Trecho da fonte

• • • • • • •

Súmula 439-STJ: Admite-se o exame criminológico pelas peculiaridades do caso, desde que em decisão motivada.

 

Há também uma súmula do STF, aprovada em 16/12/2009, que indica a possibilidade da realização do exame criminológico:

Súmula vinculante 26: Para efeito de progressão de regime de cumprimento de pena, por crime hediondo ou equiparado, praticado antes de 29 de marco de 2007, o juiz da execução, ante a inconstitucionalidade do artigo 2º, parágrafo 1º da Lei 8.072/90, aplicará o artigo 112 da Lei de Execuções Penais, na redação original, sem prejuízo de avaliar se o condenado preenche ou não os requisitos objetivos e subjetivos do benefício podendo determinar para tal fim, de modo fundamentado, a realização de exame criminológico.

 

Assim, mesmo após a Lei nº 10.792/2003, continuou sendo possível que o juiz negasse a progressão de regime com base no exame criminológico:

Esta Corte possui o entendimento de que o resultado desfavorável de exame criminológico justifica a negativa de progressão de regime por falta de requisito subjetivo.

STJ. 5ª Turma. AgRg no HC n. 870.417/SP, Rel. Min. Joel Ilan Paciornik, julgado em 5/12/2023.

STJ. 6ª Turma. AgRg no HC n. 848.737/SP, Rel. Min. Rogerio Schietti Cruz, julgado em 2/10/2023.

 

Lei nº 14.843/2024

O exame criminológico passou a ser obrigatório para que o apenado tenha direito à progressão de regime.

 

LEP

Art. 112. (...)

§ 1º Em todos os casos, o apenado somente terá direito à progressão de regime se ostentar boa conduta carcerária, comprovada pelo diretor do estabelecimento, e pelos resultados do exame criminológico, respeitadas as normas que vedam a progressão. (redação dada Lei nº 14.843/2023)

 

Como fica agora a súmula 439 do STJ?

Fica superada, em parte.

A súmula dizia que o juiz somente poderia exigir o exame criminológico se houvesse necessidade diante das peculiaridades do caso concreto, devendo, para isso, prolatar decisão fundamentada.

Com a Lei nº 14.843/2024, o juiz deverá exigir o exame criminológico em todas as situações de progressão de regime e, somente se for dispensar o exame, é que deverá fundamentar essa excepcionalidade com base nas peculiaridades do caso.

A Lei nº 14.843/2024 entrou em vigor no dia 11/04/2024.

 

EXPLICAÇÃO DO JULGADO

Imagine a seguinte situação hipotética:

João possui duas condenações definitivas, que totalizam 22 anos, 11 meses e 12 dias de pena, em regime fechado.

Após diversos anos de cumprimento de pena, João cumpriu o requisito objetivo para a progressão de regime.

No dia 13/04/2024, João pleiteou a progressão de regime ao juízo da execução penal.

• • • • • • •

Instruções
**A)** Traduza para o inglês a frase "O exame criminológico passou a ser obrigatório para que o apenado tenha direito à progressão de regime.", tirada do trecho sobre o exame criminológico.
**B)** No trecho sobre o exame criminológico, identifique todas as datas escritas em algarismos no formato dia/mês/ano.
**C)** Com base no trecho sobre o exame criminológico, indique se cada afirmação concorda com ele: (i) a súmula do STF que trata da realização do exame criminológico foi aprovada em 16/12/2009; (ii) a súmula 439 do STJ ficou totalmente superada com a nova lei; (iii) a Lei nº 14.843/2024 entrou em vigor em 13/04/2024.
As linhas do material não têm papel algum nestas tarefas.

• • • • • • •

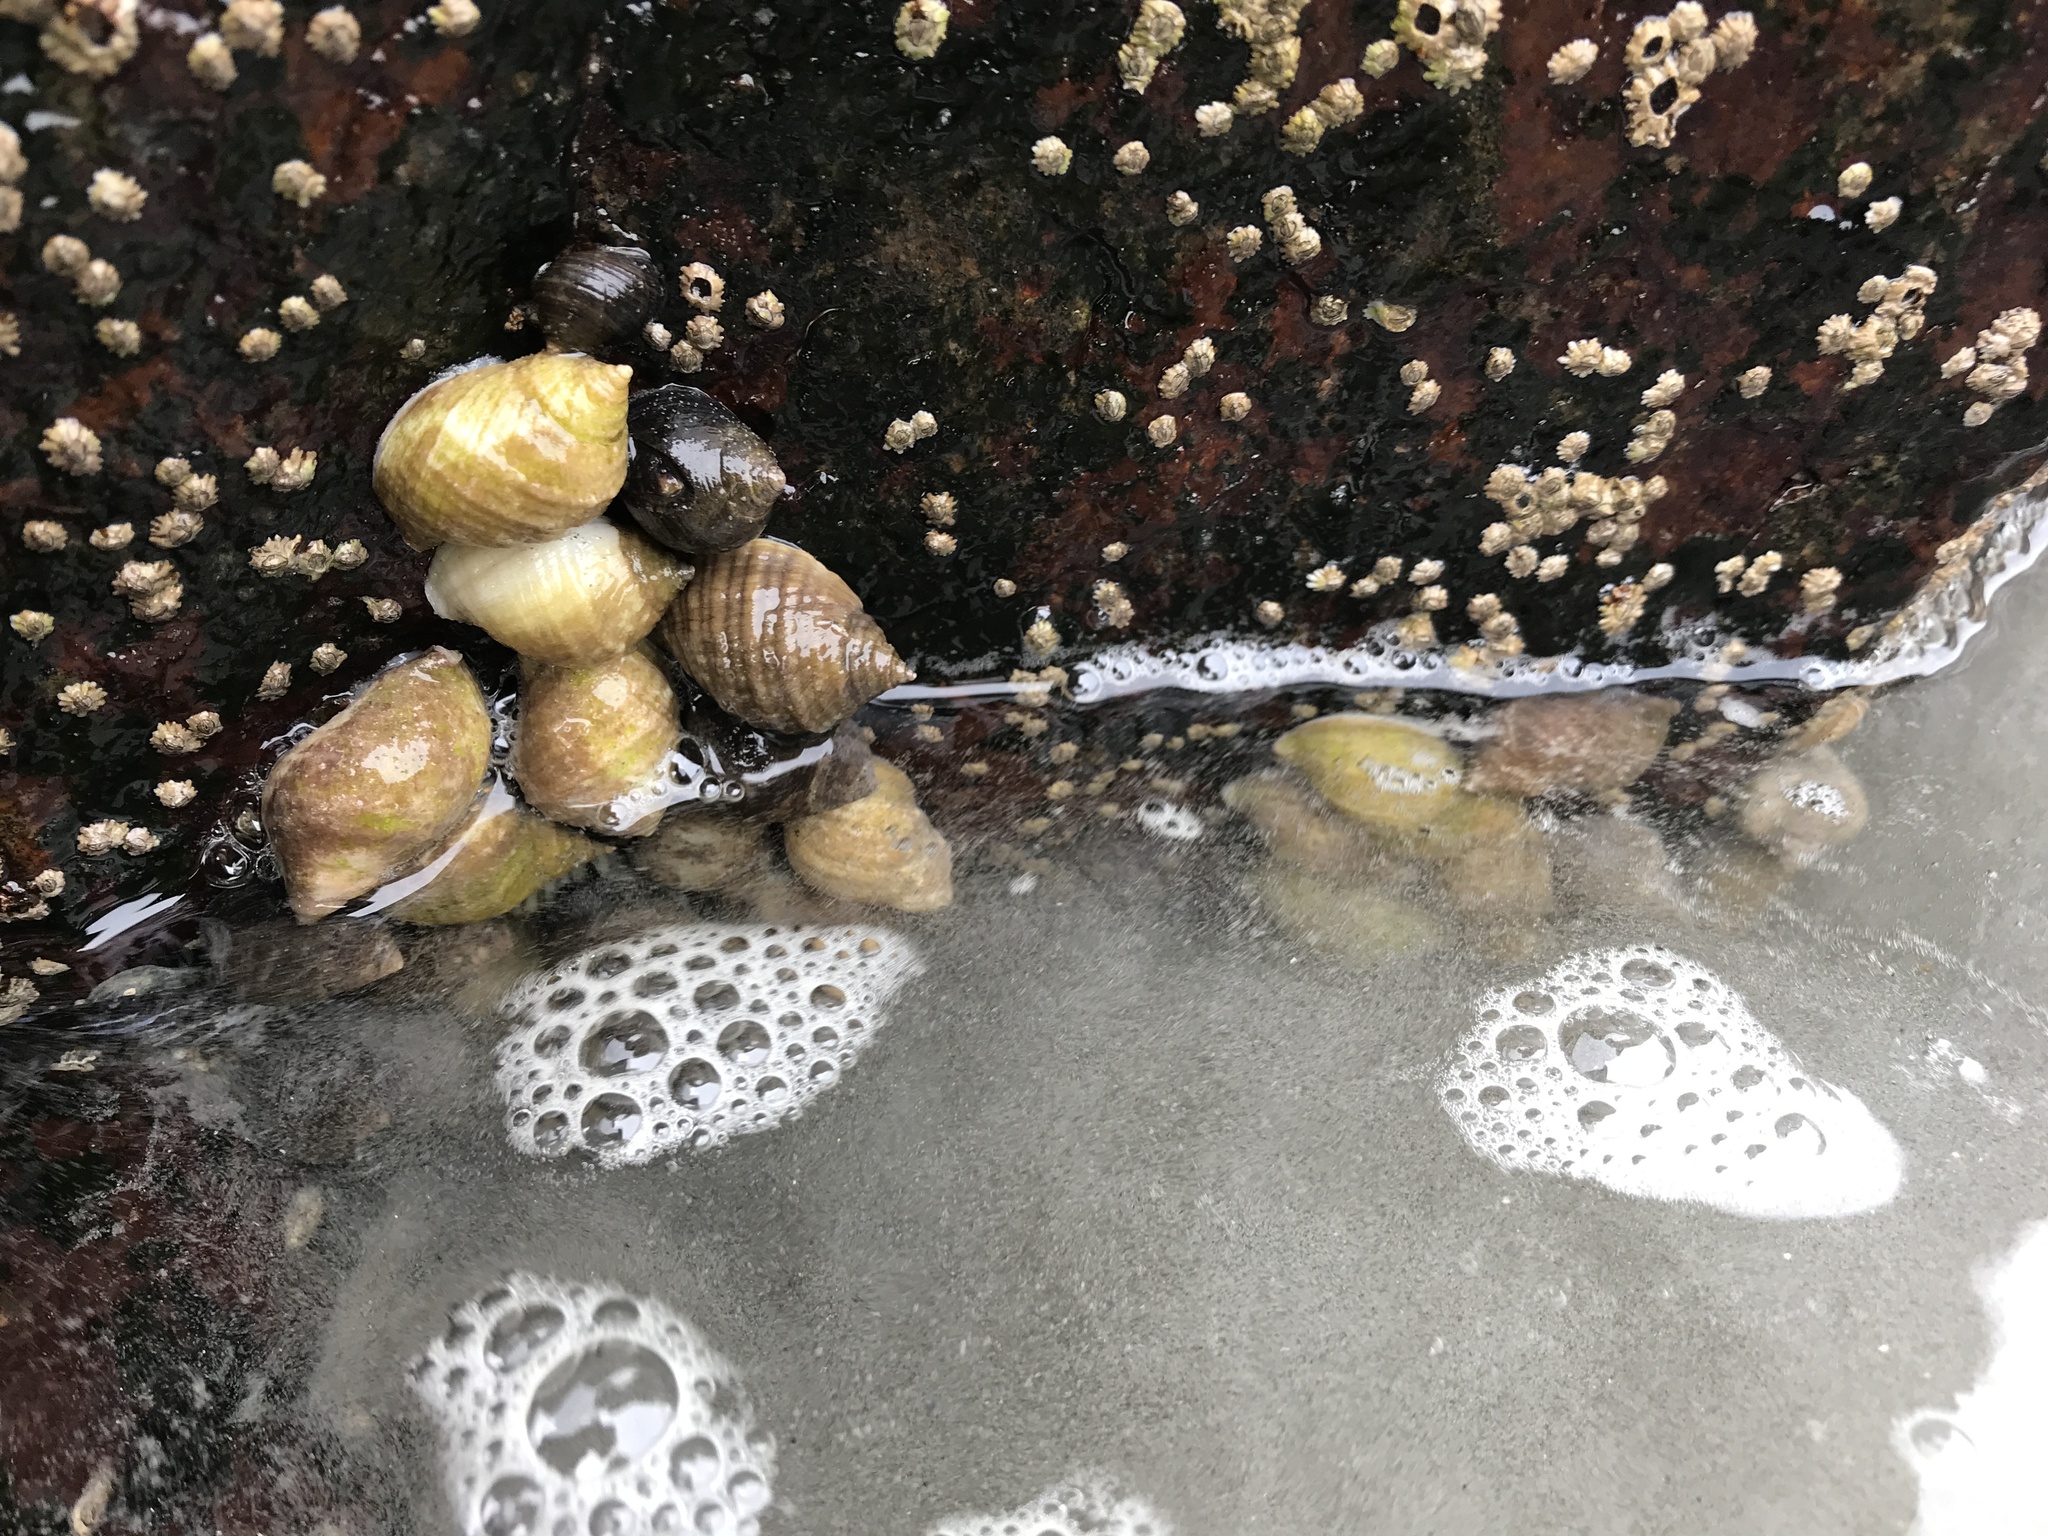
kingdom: Animalia
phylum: Mollusca
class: Gastropoda
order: Neogastropoda
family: Muricidae
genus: Nucella
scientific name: Nucella lapillus
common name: Dog whelk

• • • • • • •

Soluções comentadas
**A)** The criminological examination became mandatory for the convict to be entitled to a regime progression.

**B)** 16/12/2009; 5/12/2023; 2/10/2023; 11/04/2024; 13/04/2024

**C)**
(i) Sim: "Há também uma súmula do STF, aprovada em 16/12/2009, que indica a possibilidade da realização do exame criminológico"
(ii) Não: "Fica superada, em parte."
(iii) Não: "A Lei nº 14.843/2024 entrou em vigor no dia 11/04/2024."